**Problems to solve:**
(1) In the passage, what kind of work did the writer's father do?
(2) Please arrange the lines of the listing as a numbered list, from the line holding "median -110.6, box" through the end of the listing, inclusive, without blank lines. Leave the pictures out.

**Reading passage:**
^^^^^^^^
I happened to mention to a few colleagues the other day that I was reading Robert Conquest's "The Great Terror". This drew blank looks. I amplified somewhat, referencing Stalin, Yeshov, Molotov. More blank looks.
I grew up in a cold war household. My father was a something of a rarity, he was a right wing journalist who travelled widely in Russia bringing back a story which, in the 60s and 70s, was largely ignored by the media and everyone else. He knew then what we all know now, that Russian communism was rotten to the core and was a house of cards teetering on abject collapse. Alas, but that house took decades to come down and so condemned a further generation or two to lives of quiet and unrelieved desperation and hopelessness.
What does our society know of this? A society that, in the case of America, can be convulsed with paroxysms of despair when a few thousand people died in a single tragic incident -- genuinely convinced that something without precedent has happened. The most common formulation we hear of this, is the common reference to September 11th as "the day our world changed". For heaven's sake -- there is now a Jenny Craig television advertisement in which a formerly fat person testifies that September 11th changed her world such that she decided to lose wait. Ye Gods.
^^^^^^^^
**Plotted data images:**

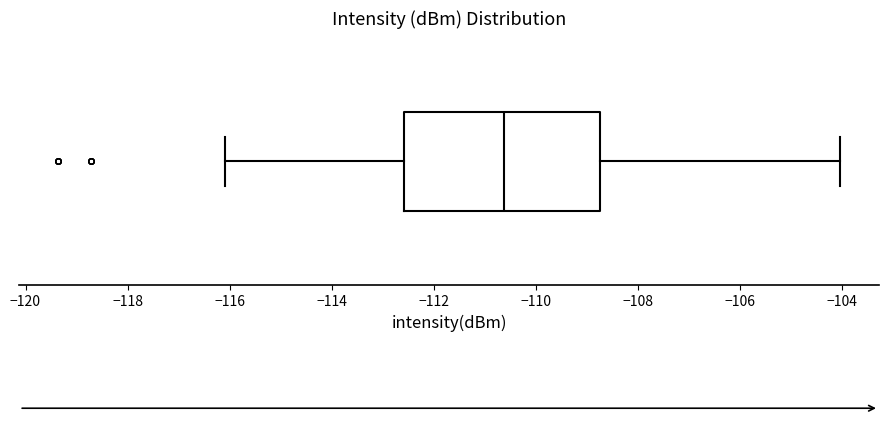

Transcribe this box plot: give where the median line is, the range the box spans, and where the two whiskers end, as read against the x-axis. The values are not printed on the chart, so give them approximately, as read against the axis.

median -110.6, box -112.6 to -108.8, whiskers -116.0 to -104.0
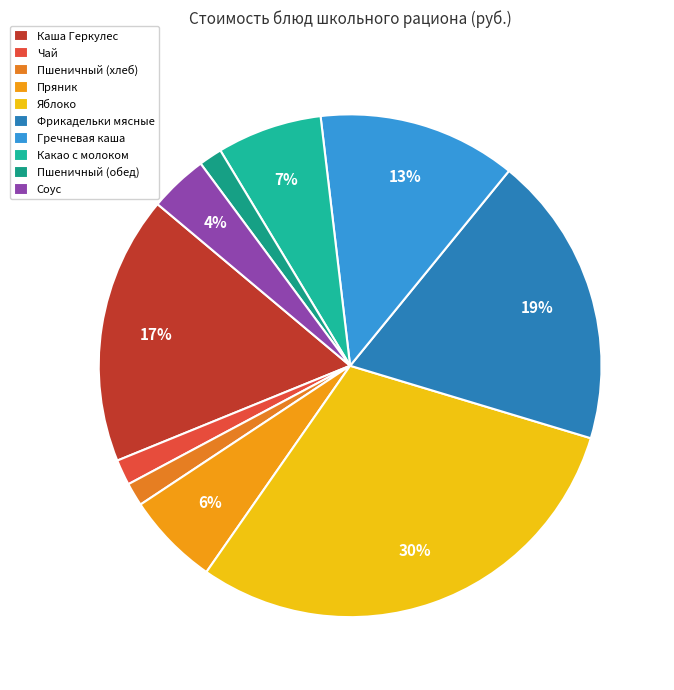

Does any single category account for the majority?

No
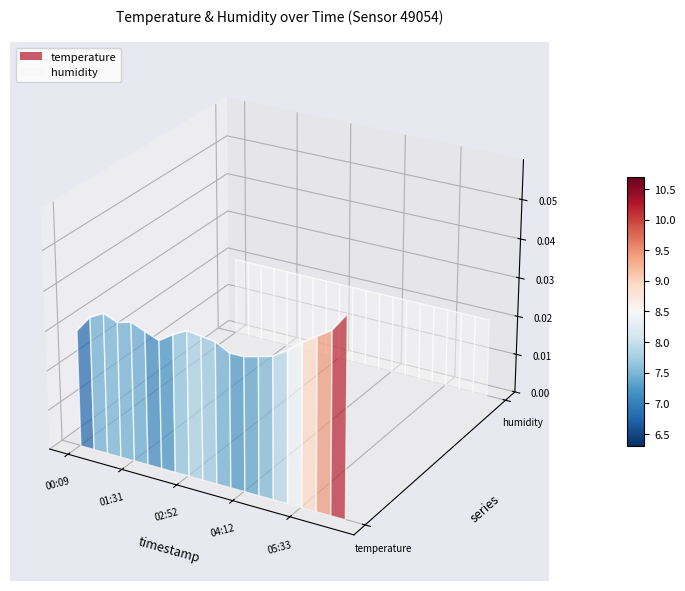

At which label does humidity reach its peak?

00:09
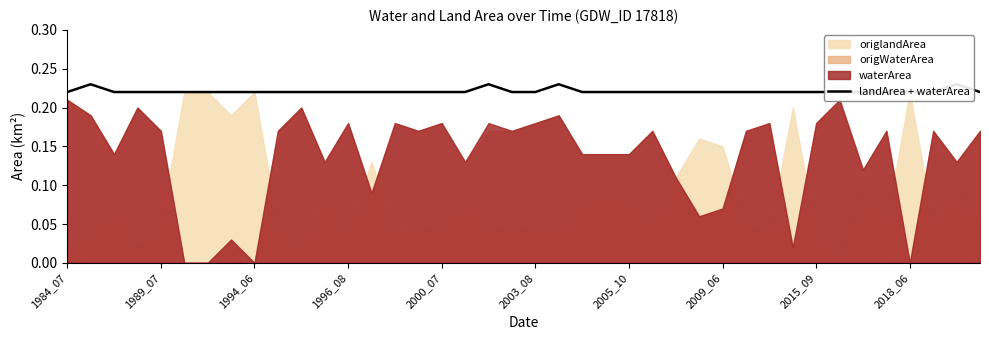

The value at 1994_06 is 0.3. True or false?

False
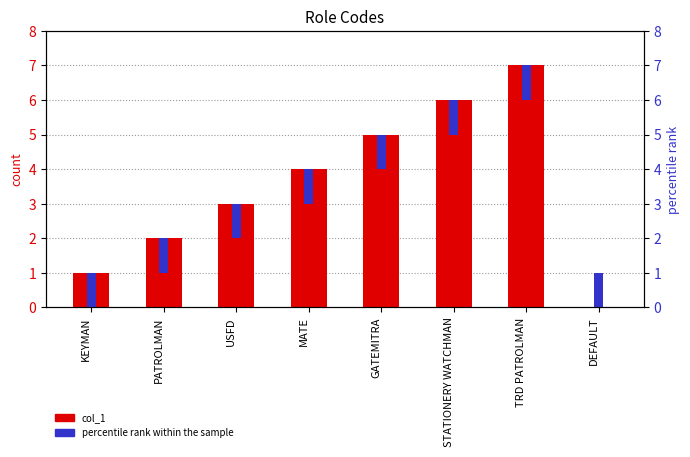

At which category is the sum across all series the highest?

TRD PATROLMAN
^^^^^^^^
**Answers in order:**
(1) He was a right-wing journalist who traveled widely in Russia.

(2)
1. median -110.6, box -112.6 to -108.8, whiskers -116.0 to -104.0
2. Does any single category account for the majority?
3. No
4. At which label does humidity reach its peak?
5. 00:09
6. The value at 1994_06 is 0.3. True or false?
7. False
8. At which category is the sum across all series the highest?
9. TRD PATROLMAN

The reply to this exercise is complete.